* **Action item**: The answer must consist of every line from the data that holds the string "Παγκόσμιο".
☆ ☆ ☆
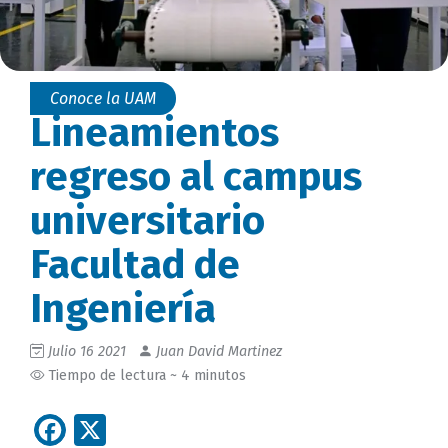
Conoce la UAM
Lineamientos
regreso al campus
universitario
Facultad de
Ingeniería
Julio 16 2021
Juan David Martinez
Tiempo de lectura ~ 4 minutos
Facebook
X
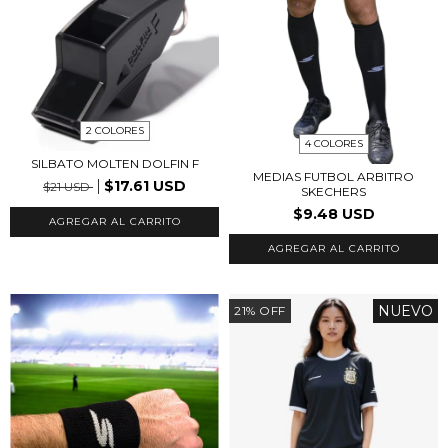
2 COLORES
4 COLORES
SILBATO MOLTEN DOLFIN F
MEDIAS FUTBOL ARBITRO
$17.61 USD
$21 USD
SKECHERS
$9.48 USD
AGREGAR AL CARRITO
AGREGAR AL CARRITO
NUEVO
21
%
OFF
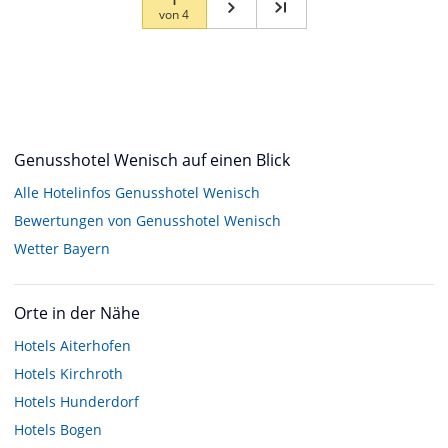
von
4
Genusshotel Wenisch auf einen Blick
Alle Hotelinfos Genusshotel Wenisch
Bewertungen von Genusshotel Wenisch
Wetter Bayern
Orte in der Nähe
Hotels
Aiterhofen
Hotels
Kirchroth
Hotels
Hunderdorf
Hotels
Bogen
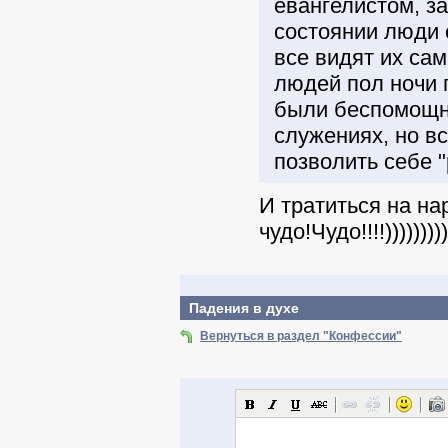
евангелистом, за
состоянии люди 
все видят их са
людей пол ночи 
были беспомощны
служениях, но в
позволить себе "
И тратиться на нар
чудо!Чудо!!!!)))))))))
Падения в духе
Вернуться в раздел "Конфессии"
☆ ☆ ☆
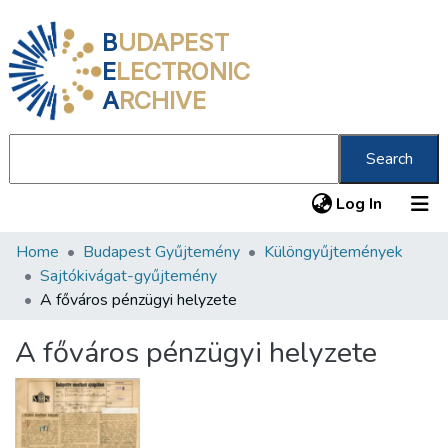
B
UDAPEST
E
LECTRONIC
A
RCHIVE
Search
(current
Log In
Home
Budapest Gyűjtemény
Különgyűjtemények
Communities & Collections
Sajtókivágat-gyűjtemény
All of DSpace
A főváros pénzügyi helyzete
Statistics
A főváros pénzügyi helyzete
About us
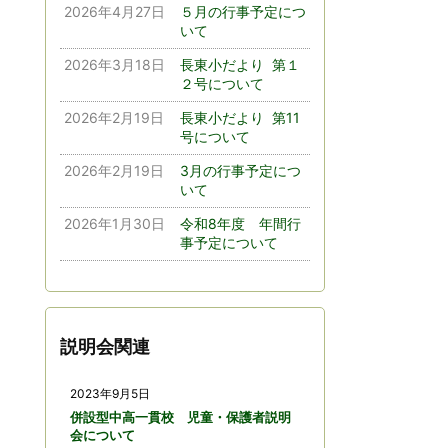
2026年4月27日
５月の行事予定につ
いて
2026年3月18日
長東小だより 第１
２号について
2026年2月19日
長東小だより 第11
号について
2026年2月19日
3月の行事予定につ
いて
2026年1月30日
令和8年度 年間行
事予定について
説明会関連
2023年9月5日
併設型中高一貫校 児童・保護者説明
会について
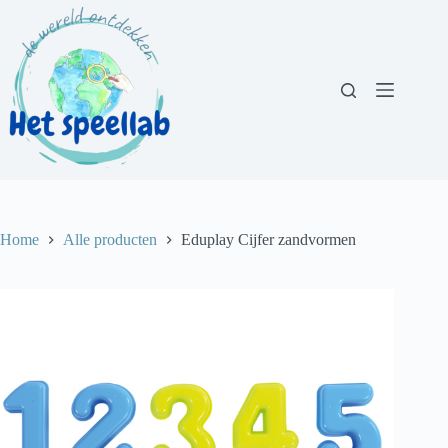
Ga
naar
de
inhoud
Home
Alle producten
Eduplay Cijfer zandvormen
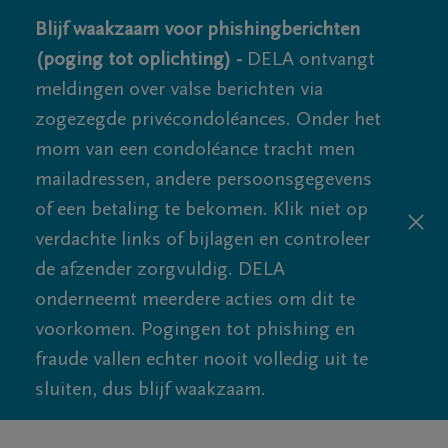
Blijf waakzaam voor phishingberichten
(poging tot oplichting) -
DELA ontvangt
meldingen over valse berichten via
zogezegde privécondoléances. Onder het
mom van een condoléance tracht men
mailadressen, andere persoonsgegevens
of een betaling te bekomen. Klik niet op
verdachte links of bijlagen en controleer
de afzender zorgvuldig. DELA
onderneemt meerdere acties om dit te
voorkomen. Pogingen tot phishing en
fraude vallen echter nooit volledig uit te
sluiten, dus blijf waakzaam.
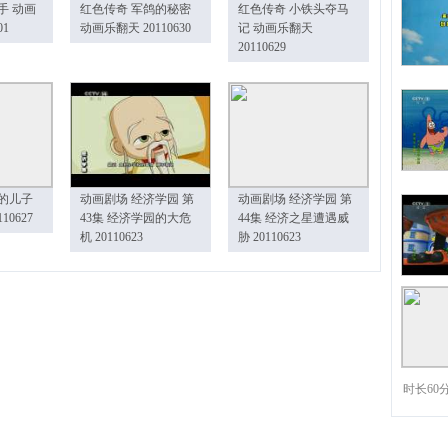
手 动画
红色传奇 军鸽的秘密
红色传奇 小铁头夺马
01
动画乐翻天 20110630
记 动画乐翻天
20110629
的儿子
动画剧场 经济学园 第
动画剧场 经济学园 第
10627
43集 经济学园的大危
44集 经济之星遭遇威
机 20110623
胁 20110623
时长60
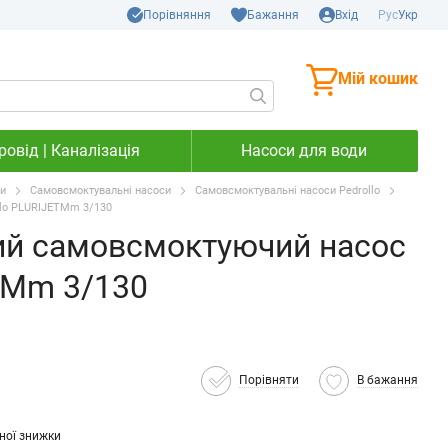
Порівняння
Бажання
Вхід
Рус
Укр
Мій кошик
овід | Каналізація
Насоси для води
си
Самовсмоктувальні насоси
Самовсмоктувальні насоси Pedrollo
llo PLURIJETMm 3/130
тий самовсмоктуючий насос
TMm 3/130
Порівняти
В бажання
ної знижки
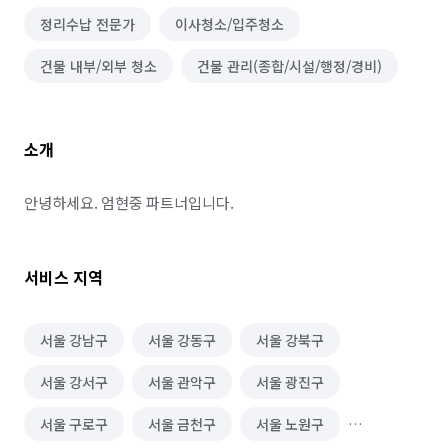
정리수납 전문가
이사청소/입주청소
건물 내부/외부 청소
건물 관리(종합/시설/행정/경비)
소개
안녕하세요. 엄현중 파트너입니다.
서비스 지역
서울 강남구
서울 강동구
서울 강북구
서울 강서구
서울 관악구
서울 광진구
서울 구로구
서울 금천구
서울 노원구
☆ ☆ ☆
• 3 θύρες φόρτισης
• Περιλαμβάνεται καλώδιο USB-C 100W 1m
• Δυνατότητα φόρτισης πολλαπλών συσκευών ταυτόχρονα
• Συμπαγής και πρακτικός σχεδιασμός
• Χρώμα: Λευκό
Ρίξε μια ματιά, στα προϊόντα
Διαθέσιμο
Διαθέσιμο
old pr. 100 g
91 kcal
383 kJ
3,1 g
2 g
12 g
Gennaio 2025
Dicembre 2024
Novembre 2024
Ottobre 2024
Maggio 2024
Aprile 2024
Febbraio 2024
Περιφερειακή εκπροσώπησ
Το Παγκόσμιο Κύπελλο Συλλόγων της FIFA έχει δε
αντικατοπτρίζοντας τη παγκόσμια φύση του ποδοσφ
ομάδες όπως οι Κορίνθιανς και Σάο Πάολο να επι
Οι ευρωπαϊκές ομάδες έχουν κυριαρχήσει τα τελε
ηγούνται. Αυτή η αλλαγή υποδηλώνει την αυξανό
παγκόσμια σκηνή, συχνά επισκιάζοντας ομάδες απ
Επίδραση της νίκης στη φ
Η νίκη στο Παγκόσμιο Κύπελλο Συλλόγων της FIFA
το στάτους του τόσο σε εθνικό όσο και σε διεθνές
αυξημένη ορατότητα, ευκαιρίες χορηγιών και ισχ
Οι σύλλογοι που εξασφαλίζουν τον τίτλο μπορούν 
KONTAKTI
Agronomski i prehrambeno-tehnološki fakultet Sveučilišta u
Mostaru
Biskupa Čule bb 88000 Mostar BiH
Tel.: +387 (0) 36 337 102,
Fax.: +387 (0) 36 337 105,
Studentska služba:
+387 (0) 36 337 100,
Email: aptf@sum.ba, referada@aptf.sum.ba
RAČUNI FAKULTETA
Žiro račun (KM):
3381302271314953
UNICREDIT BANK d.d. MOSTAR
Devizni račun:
☆ ☆ ☆
* **Answer to this task**:
Το Παγκόσμιο Κύπελλο Συλλόγων της FIFA έχει δε
Η νίκη στο Παγκόσμιο Κύπελλο Συλλόγων της FIFA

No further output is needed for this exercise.